Regenerating Soil and Rural Communities

With farmers and ranchers currently in crisis from 6 straight years of depressed commodity markets there is more focus on reclaiming independence from the industry’s heavy-handed push for extreme vertical integration of the food system. Despite the intense pressures facing our agricultural producers, regenerative agriculture is offering a hopeful future for both food producers, and the surrounding rural communities.

This is because regenerative farmers and ranchers are now being looked at as the hope, solution, and future to drawing down quickly accelerating greenhouse gases, and also for cleansing increasingly degraded water resources. The link between healthy soils and economic opportunity has been drawn out more clearly than ever, and it has become more widely understood that the key to success is healthy soil.

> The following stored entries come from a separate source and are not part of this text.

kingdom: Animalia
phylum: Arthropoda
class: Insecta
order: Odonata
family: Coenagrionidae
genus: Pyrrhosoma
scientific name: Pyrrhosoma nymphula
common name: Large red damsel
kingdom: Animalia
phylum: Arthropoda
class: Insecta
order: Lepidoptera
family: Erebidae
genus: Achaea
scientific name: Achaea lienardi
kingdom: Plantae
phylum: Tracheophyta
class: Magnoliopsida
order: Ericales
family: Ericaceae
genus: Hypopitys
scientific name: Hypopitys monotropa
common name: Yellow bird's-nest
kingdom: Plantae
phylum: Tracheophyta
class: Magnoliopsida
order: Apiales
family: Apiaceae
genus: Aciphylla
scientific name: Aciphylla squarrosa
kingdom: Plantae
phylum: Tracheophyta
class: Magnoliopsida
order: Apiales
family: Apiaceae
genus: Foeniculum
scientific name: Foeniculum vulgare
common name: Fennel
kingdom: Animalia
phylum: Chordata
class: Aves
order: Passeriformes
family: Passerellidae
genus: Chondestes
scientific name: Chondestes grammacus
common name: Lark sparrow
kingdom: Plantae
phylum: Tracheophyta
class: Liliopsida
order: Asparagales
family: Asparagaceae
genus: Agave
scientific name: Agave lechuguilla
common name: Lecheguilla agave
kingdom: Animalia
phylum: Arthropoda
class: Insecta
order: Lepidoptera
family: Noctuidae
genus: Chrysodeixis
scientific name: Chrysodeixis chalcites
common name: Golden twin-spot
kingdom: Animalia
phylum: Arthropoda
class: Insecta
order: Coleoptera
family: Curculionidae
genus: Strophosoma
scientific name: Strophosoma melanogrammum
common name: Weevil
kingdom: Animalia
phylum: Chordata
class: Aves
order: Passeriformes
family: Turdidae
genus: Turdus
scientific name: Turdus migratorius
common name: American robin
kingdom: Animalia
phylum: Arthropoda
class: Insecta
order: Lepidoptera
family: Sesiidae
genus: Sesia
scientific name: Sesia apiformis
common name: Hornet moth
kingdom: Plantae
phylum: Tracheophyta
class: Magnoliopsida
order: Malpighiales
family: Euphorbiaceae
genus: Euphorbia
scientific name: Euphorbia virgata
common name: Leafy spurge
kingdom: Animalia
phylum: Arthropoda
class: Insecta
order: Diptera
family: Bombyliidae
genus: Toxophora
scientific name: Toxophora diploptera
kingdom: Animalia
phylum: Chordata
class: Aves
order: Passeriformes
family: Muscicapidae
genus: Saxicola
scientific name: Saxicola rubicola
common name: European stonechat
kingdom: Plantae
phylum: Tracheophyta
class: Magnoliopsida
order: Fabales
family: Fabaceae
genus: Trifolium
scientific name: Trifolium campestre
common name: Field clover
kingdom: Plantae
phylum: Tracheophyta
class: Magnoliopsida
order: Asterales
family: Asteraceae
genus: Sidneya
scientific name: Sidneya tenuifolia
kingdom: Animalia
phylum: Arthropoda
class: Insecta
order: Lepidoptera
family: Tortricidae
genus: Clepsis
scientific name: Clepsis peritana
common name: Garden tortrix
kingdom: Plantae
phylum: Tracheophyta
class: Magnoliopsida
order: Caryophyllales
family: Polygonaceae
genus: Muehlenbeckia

This bodes well for the surrounding rural communities too, as these communities will see increased opportunities for rural entrepreneurial opportunities around a more localized farming and food system. As environmental and economic pressures continue to burden farmers there is now a bright future for regenerative farmers and ranchers, and their rural communities.

Current RegeNErate Nebraska efforts include helping farmers and ranchers access more ecosystem services and incentives for increasing soil health-based practices that are scientifically proven to reduce greenhouse gases, educating farmers and ranchers about hot to transition to regenerative with minimal risk, and working with communities to retrofit them to be more independent and resilient communities built to last for the long term.